It's easy for you to claim that - after the fact. And you talk about others that do so.
My guess is that if the doc had said - "take more Ivermectin" you would have been happy and not be posting like you are now.
You overstated what the NIH "admitted". Just like you did regarding Ivermectin use in Japan.
From my perspective, Terart got sicker because of the FRoctors posting on numerous threads previously about Ivermectin. It has been pushed and pushed, often by ignorant people who see lots of green on the charts at places like https://c19ivm.org/meta.html, and who either don't understand or are ignoring p-hacking and some of the suspected fraud of some studies. But the FRoctors are rarely wrong - just like when people were dying of COVID-19 and FRoctors would look at pictures of the person who died and make comments, often nasty comments about the person's weight, etc.
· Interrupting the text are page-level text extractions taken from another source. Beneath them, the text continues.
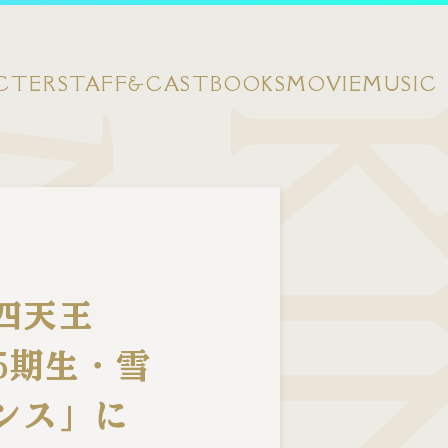
CTER
STAFF&CAST
BOOKS
MOVIE
MUSIC
四天王
5期生・雪
ンス」に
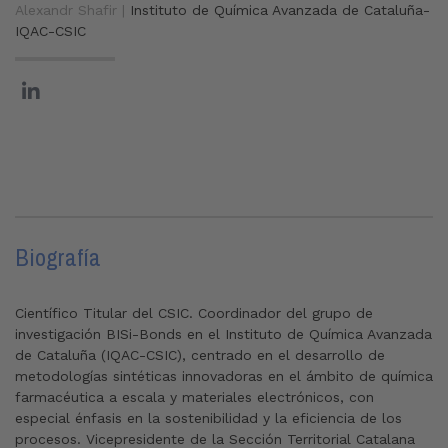
Alexandr Shafir |
Instituto de Química Avanzada de Cataluña-
IQAC-CSIC
Biografía
Científico Titular del CSIC. Coordinador del grupo de
investigación BISi-Bonds en el Instituto de Química Avanzada
de Cataluña (IQAC-CSIC), centrado en el desarrollo de
metodologías sintéticas innovadoras en el ámbito de química
farmacéutica a escala y materiales electrónicos, con
especial énfasis en la sostenibilidad y la eficiencia de los
procesos. Vicepresidente de la Sección Territorial Catalana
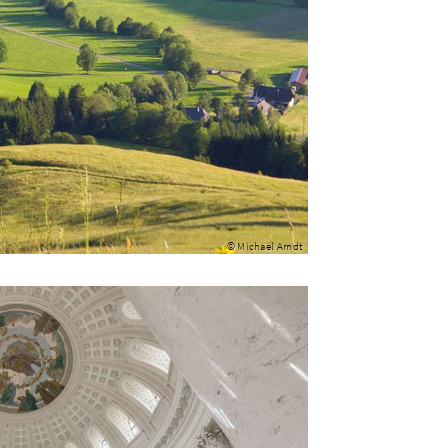
© Michael Arndt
Ivermectin’s safety profile has been known for decades - it’s remarkably HARD to overdose. The other alternative was dying of Covid. Ivermectin was a safe bet to try. I knew that was true at the time, and I know it now. This isn’t a mere claim ‘after the fact.
NIH put Ivermectin on the Covid treatments list and you take issue with it. I’ve spoken with people who thanked me for posting about Ivermectin because it worked extremely well. There are real doctors with treatment experience, specializing in Covid, who say it works remarkably well. None of this matters to you - it’s just talking points you push.
You have no excuse for your posts which always seek to support the Faucists one way or another. Whatever the issue etc. you’re always dismissing those posting against the ‘vaccine’ and working to support, directly or indirectly, Faucists and/or Fauci’s talking points.
But the world knows the truth about Covid and the vaccines - you don’t have to push lies anymore. The public knows. Are you hoping to deceive stragglers? There’s no point for you to keep up the ‘game’.
It's easy for you to claim that - after the fact. And you talk about others that do so.”
Ivermectin is extremely safe given the billions of doses given. why do you thing it is distributed widely to 3rd world people, albeit for River Blindness, to take unsupervised.
Here is the LD50 for Ivermectin.
https://pubmed.ncbi.nlm.nih.gov/17234315/
Comparative evaluation of acute toxicity of ivermectin by two methods after single subcutaneous administration in rats
“
Abstract
Ivermectin was evaluated for its acute toxicity after single subcutaneous (s/c) administration by ‘Acute Toxic Class’ method as per OECD 423 and by conventional acute toxicity test using probit analysis in rats. ‘Acute toxic class’ method yielded LD(50) in category 2 i.e. between 5 and 50mg/kg which was comparable with conventional method where it was found to be 51.5mg/kg. Post mortem lesions were observed in the form of congestion of liver, which showed centrilobar necrosis and hemorrhages on histopathological analysis in both the methods. This study suggests, ‘Acute Toxic Class’ method may be used instead of conventional method to study acute toxicity of injectable preparations. Similarly the LD(50) of around 50mg/kg indicated a wide margin of safety (250x) considering therapeutic dose of ivermectin as 200microg/kg.”
I am assuming you can convert micrograms to milligrams. The therapeutic referenced is .2mg/kg or 200 microgram/kg.
The levels recommended by the FLCC is .4mg/kg to .6mg/kg
or 400 micrograms/kg to 600 micrograms.kg
The LD50 is considered to be between between 5 and 50mg/kg or 5000 micrograms/kg to 50,000/kg.
You would have to drink an entire 500 ml bottle at 10mg/ml all at once to even approach the lower accepted LD50 level. You would probably throw it up due its bad taste.